Nic Williams, founder and CEO of Stark & Wayne, a Palo Alto, Calif.-based DevOps consultancy specializing in Cloud Foundry projects, told CRN the deal will help Pivotal hold back competitors looking to muscle their way in on the technology Pivotal developed and then open-sourced.

The contributions from the CloudCredo team will ramp up Pivotal Cloud Foundry's success not only in Europe, but as the platform scales globally, Williams said.

Williams, who started his practice around the same time as CloudCredo and is a friend of that company's founders, said their influence on the project, both as consultants and developers, will be amplified inside Pivotal.
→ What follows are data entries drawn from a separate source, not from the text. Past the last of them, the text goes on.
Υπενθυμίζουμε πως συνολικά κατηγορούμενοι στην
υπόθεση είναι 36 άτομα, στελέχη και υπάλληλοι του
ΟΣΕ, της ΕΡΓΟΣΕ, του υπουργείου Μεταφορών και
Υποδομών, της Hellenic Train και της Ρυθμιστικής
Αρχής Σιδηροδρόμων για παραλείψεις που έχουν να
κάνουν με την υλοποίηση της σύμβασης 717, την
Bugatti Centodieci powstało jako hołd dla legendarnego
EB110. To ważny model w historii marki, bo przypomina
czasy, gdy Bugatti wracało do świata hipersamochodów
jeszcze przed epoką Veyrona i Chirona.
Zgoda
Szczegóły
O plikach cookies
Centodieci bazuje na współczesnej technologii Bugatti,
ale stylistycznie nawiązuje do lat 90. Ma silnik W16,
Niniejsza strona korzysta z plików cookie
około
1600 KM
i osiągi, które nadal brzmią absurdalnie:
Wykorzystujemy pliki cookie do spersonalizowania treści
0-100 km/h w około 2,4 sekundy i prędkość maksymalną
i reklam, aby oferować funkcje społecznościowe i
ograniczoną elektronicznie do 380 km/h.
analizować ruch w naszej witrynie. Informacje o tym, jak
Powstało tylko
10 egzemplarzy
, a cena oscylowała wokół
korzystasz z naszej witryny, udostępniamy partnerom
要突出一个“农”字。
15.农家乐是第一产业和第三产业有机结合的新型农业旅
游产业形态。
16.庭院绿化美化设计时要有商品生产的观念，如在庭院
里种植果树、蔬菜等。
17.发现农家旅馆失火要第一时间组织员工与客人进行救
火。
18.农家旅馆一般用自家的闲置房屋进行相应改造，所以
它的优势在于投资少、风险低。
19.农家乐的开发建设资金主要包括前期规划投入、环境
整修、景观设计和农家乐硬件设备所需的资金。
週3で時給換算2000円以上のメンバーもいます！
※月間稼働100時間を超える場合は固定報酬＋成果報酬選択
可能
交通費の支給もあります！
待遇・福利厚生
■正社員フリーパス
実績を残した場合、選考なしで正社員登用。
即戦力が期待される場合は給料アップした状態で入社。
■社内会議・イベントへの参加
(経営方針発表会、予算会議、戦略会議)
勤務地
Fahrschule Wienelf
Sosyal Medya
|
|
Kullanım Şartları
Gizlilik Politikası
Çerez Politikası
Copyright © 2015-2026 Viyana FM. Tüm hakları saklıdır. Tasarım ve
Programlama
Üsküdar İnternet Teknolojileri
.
"For the sake of Cloud Foundry, I think this is pretty fantastic, because Colin [Humphreys] is going to have a senior role in the biggest company in the Cloud Foundry space," Williams told CRN.

The acquisition comes with the added benefit of securing for Pivotal a base of customers that might have been divided among various competitors just as the market was exploding, Williams said.

"There's 500 Fortune 500 companies and every single one of them in the next five years is going to be running Cloud Foundry," Williams predicted.

That ambitious projection is based on the changing nature of enterprise IT.

"Everything's about software," Williams told CRN. "How fast can you develop, how fast you can get to market, is the No. 1 factor."